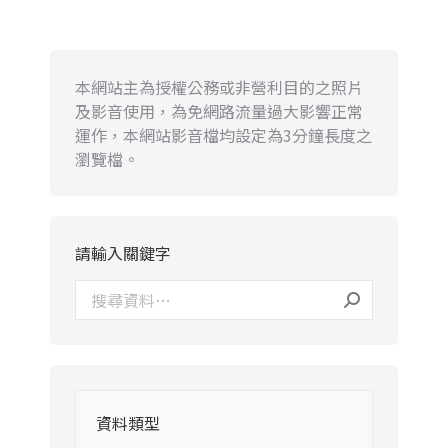
本網站主為授權公務或非營利目的之照片
及影音使用，為免網路流量過大影響正常
運作，本網站影音檔均設定為3分鐘長度之
瀏覽檔。
請輸入關鍵字
資料類型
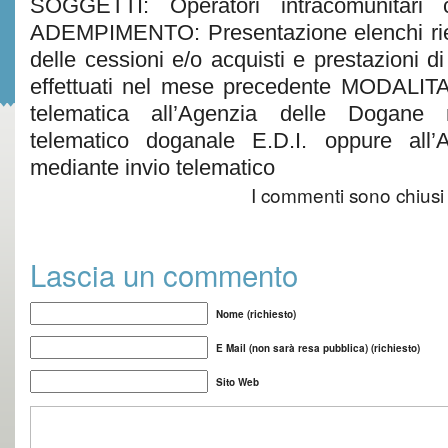
SOGGETTI: Operatori intracomunitari 
ADEMPIMENTO: Presentazione elenchi rie
delle cessioni e/o acquisti e prestazioni di
effettuati nel mese precedente MODALITA’
telematica all’Agenzia delle Dogane 
telematico doganale E.D.I. oppure all’
mediante invio telematico
I commenti sono chiusi
Lascia un commento
Nome (richiesto)
E Mail (non sarà resa pubblica) (richiesto)
Sito Web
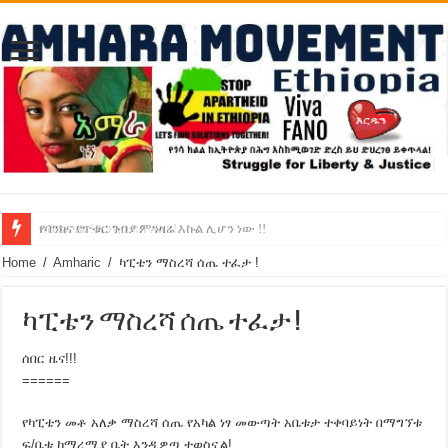
የባንክና የጥቁር ገብያ ምንዛሬ እኩል ሊሆን ነው !!
አሸንፈናል ! እንኳን ደስ አለን!
Home
/
Amharic
/
ካፒቴን ማስረሻ ሰጤ ተፈታ !
ካፒቴን ማስረሻ ሰጤ ተፈታ !
ሰበር ዜና!!!
======
የካፒቴን መቶ አለቃ ማስረሻ ሰጤ የአካል ነፃ መውጣት አቤቱታ ተቀባይነት በማግኘቱ
ፍ/ቤቱ ከማረሚያ ቤት እንዲዎጣ ተወስኗል!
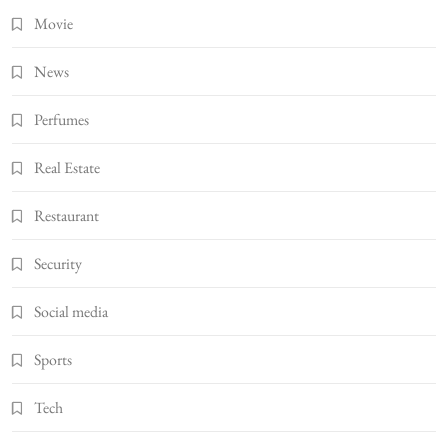
Movie
News
Perfumes
Real Estate
Restaurant
Security
Social media
Sports
Tech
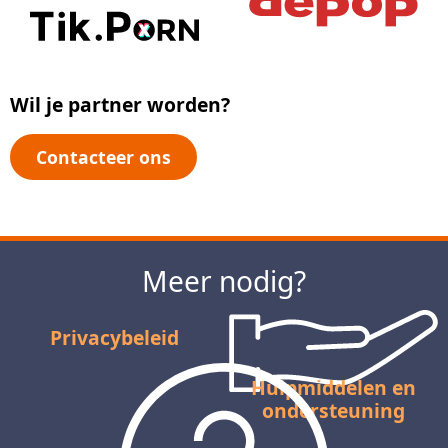
Wil je partner worden?
Contacteer ons
Meer nodig?
Privacybeleid
Hulpmiddelen en
ondersteuning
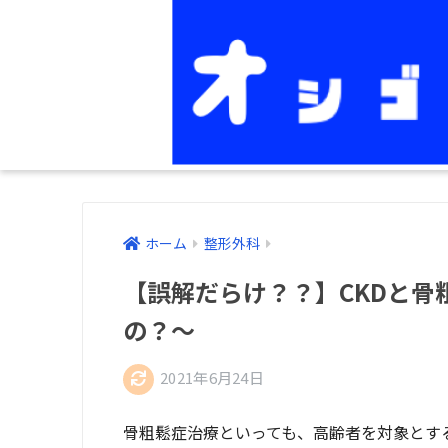
ホーム
整形外科
【誤解だらけ？？】CKDと骨
の？〜
2021年6月24日
骨粗鬆症治療といっても、高齢者を対象とす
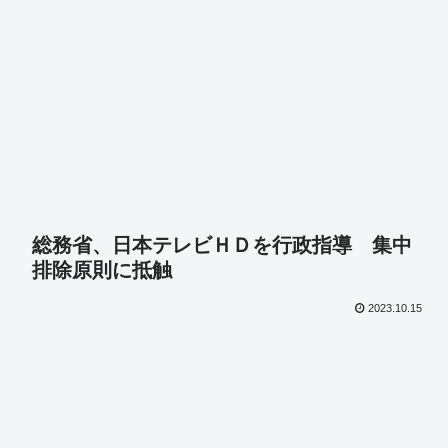
総務省、日本テレビＨＤを行政指導 集中
排除原則に抵触
2023.10.15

○ ○ ○ ○ ○ ○ ○

To do. Return every line of text from the listing above without changing a character, leaving out the pictures.

Task response.
本網站主為授權公務或非營利目的之照片
及影音使用，為免網路流量過大影響正常
運作，本網站影音檔均設定為3分鐘長度之
瀏覽檔。
請輸入關鍵字
資料類型
SOGGETTI: Operatori intracomunitari 
ADEMPIMENTO: Presentazione elenchi rie
delle cessioni e/o acquisti e prestazioni di
effettuati nel mese precedente MODALITA’
telematica all’Agenzia delle Dogane 
telematico doganale E.D.I. oppure all’
mediante invio telematico
I commenti sono chiusi
Lascia un commento
Nome (richiesto)
E Mail (non sarà resa pubblica) (richiesto)
Sito Web
የባንክና የጥቁር ገብያ ምንዛሬ እኩል ሊሆን ነው !!
አሸንፈናል ! እንኳን ደስ አለን!
Home
/
Amharic
/
ካፒቴን ማስረሻ ሰጤ ተፈታ !
ካፒቴን ማስረሻ ሰጤ ተፈታ !
ሰበር ዜና!!!
======
የካፒቴን መቶ አለቃ ማስረሻ ሰጤ የአካል ነፃ መውጣት አቤቱታ ተቀባይነት በማግኘቱ
ፍ/ቤቱ ከማረሚያ ቤት እንዲዎጣ ተወስኗል!
Movie
News
Perfumes
Real Estate
Restaurant
Security
Social media
Sports
Tech
Wil je partner worden?
Contacteer ons
Meer nodig?
Privacybeleid
Hulpmiddelen en
ondersteuning
ホーム
整形外科
【誤解だらけ？？】CKDと骨
の？〜
2021年6月24日
骨粗鬆症治療といっても、高齢者を対象とす
総務省、日本テレビＨＤを行政指導 集中
排除原則に抵触
2023.10.15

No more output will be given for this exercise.